• [Instructions to follow]
Reproduce every line of each row below word for word, keeping the original order.

• [Dataset records]
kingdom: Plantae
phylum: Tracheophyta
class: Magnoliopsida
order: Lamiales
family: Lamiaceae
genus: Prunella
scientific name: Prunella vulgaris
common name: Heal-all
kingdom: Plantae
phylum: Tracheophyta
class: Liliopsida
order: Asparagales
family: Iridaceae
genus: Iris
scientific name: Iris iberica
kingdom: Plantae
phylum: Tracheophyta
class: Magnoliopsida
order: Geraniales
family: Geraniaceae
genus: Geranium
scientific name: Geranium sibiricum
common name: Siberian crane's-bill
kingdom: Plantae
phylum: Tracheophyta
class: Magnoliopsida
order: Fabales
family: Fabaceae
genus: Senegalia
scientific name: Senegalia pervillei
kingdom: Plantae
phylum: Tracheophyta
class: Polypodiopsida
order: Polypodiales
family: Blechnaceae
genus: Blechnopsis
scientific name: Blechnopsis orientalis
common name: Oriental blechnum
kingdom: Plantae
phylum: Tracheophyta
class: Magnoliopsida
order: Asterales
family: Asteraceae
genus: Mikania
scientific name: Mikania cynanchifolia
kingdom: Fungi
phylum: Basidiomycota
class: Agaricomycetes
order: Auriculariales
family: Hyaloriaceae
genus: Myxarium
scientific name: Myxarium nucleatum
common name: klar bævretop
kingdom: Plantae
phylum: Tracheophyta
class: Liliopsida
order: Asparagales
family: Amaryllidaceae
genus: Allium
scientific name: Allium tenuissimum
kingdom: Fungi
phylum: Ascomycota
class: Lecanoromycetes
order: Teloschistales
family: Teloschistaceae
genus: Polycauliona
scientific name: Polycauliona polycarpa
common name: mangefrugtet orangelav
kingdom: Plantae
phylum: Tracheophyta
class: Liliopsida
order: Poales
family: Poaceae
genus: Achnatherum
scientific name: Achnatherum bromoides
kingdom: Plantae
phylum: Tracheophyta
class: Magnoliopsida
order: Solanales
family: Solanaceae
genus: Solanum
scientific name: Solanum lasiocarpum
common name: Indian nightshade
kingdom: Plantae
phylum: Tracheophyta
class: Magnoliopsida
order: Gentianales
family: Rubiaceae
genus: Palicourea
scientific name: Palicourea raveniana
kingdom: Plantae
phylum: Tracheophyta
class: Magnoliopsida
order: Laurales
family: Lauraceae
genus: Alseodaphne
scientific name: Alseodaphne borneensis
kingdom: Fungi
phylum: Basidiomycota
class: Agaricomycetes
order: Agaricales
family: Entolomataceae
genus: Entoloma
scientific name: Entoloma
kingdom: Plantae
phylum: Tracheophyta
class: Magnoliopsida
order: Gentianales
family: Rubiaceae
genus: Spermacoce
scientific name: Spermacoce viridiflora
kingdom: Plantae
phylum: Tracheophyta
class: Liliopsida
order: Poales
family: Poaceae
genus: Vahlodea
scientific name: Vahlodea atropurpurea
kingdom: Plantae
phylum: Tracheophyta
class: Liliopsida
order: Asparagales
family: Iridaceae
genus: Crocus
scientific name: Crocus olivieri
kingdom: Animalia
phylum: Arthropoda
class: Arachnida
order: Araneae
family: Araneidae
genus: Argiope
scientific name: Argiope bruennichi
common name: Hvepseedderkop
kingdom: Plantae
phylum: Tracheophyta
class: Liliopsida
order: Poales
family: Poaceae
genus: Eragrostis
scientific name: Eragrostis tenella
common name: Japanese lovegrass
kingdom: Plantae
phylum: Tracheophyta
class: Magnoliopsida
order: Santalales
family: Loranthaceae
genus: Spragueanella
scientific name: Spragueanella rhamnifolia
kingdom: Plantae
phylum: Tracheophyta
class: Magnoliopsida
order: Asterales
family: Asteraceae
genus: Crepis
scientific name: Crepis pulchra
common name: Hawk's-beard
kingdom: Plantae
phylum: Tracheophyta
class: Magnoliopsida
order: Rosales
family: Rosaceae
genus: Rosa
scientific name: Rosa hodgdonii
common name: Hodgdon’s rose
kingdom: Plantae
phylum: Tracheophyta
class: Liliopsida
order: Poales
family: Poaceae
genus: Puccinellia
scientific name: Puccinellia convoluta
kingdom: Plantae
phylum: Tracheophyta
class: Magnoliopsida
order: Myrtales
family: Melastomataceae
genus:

• [Answer in full]
kingdom: Plantae
phylum: Tracheophyta
class: Magnoliopsida
order: Lamiales
family: Lamiaceae
genus: Prunella
scientific name: Prunella vulgaris
common name: Heal-all
kingdom: Plantae
phylum: Tracheophyta
class: Liliopsida
order: Asparagales
family: Iridaceae
genus: Iris
scientific name: Iris iberica
kingdom: Plantae
phylum: Tracheophyta
class: Magnoliopsida
order: Geraniales
family: Geraniaceae
genus: Geranium
scientific name: Geranium sibiricum
common name: Siberian crane's-bill
kingdom: Plantae
phylum: Tracheophyta
class: Magnoliopsida
order: Fabales
family: Fabaceae
genus: Senegalia
scientific name: Senegalia pervillei
kingdom: Plantae
phylum: Tracheophyta
class: Polypodiopsida
order: Polypodiales
family: Blechnaceae
genus: Blechnopsis
scientific name: Blechnopsis orientalis
common name: Oriental blechnum
kingdom: Plantae
phylum: Tracheophyta
class: Magnoliopsida
order: Asterales
family: Asteraceae
genus: Mikania
scientific name: Mikania cynanchifolia
kingdom: Fungi
phylum: Basidiomycota
class: Agaricomycetes
order: Auriculariales
family: Hyaloriaceae
genus: Myxarium
scientific name: Myxarium nucleatum
common name: klar bævretop
kingdom: Plantae
phylum: Tracheophyta
class: Liliopsida
order: Asparagales
family: Amaryllidaceae
genus: Allium
scientific name: Allium tenuissimum
kingdom: Fungi
phylum: Ascomycota
class: Lecanoromycetes
order: Teloschistales
family: Teloschistaceae
genus: Polycauliona
scientific name: Polycauliona polycarpa
common name: mangefrugtet orangelav
kingdom: Plantae
phylum: Tracheophyta
class: Liliopsida
order: Poales
family: Poaceae
genus: Achnatherum
scientific name: Achnatherum bromoides
kingdom: Plantae
phylum: Tracheophyta
class: Magnoliopsida
order: Solanales
family: Solanaceae
genus: Solanum
scientific name: Solanum lasiocarpum
common name: Indian nightshade
kingdom: Plantae
phylum: Tracheophyta
class: Magnoliopsida
order: Gentianales
family: Rubiaceae
genus: Palicourea
scientific name: Palicourea raveniana
kingdom: Plantae
phylum: Tracheophyta
class: Magnoliopsida
order: Laurales
family: Lauraceae
genus: Alseodaphne
scientific name: Alseodaphne borneensis
kingdom: Fungi
phylum: Basidiomycota
class: Agaricomycetes
order: Agaricales
family: Entolomataceae
genus: Entoloma
scientific name: Entoloma
kingdom: Plantae
phylum: Tracheophyta
class: Magnoliopsida
order: Gentianales
family: Rubiaceae
genus: Spermacoce
scientific name: Spermacoce viridiflora
kingdom: Plantae
phylum: Tracheophyta
class: Liliopsida
order: Poales
family: Poaceae
genus: Vahlodea
scientific name: Vahlodea atropurpurea
kingdom: Plantae
phylum: Tracheophyta
class: Liliopsida
order: Asparagales
family: Iridaceae
genus: Crocus
scientific name: Crocus olivieri
kingdom: Animalia
phylum: Arthropoda
class: Arachnida
order: Araneae
family: Araneidae
genus: Argiope
scientific name: Argiope bruennichi
common name: Hvepseedderkop
kingdom: Plantae
phylum: Tracheophyta
class: Liliopsida
order: Poales
family: Poaceae
genus: Eragrostis
scientific name: Eragrostis tenella
common name: Japanese lovegrass
kingdom: Plantae
phylum: Tracheophyta
class: Magnoliopsida
order: Santalales
family: Loranthaceae
genus: Spragueanella
scientific name: Spragueanella rhamnifolia
kingdom: Plantae
phylum: Tracheophyta
class: Magnoliopsida
order: Asterales
family: Asteraceae
genus: Crepis
scientific name: Crepis pulchra
common name: Hawk's-beard
kingdom: Plantae
phylum: Tracheophyta
class: Magnoliopsida
order: Rosales
family: Rosaceae
genus: Rosa
scientific name: Rosa hodgdonii
common name: Hodgdon’s rose
kingdom: Plantae
phylum: Tracheophyta
class: Liliopsida
order: Poales
family: Poaceae
genus: Puccinellia
scientific name: Puccinellia convoluta
kingdom: Plantae
phylum: Tracheophyta
class: Magnoliopsida
order: Myrtales
family: Melastomataceae
genus:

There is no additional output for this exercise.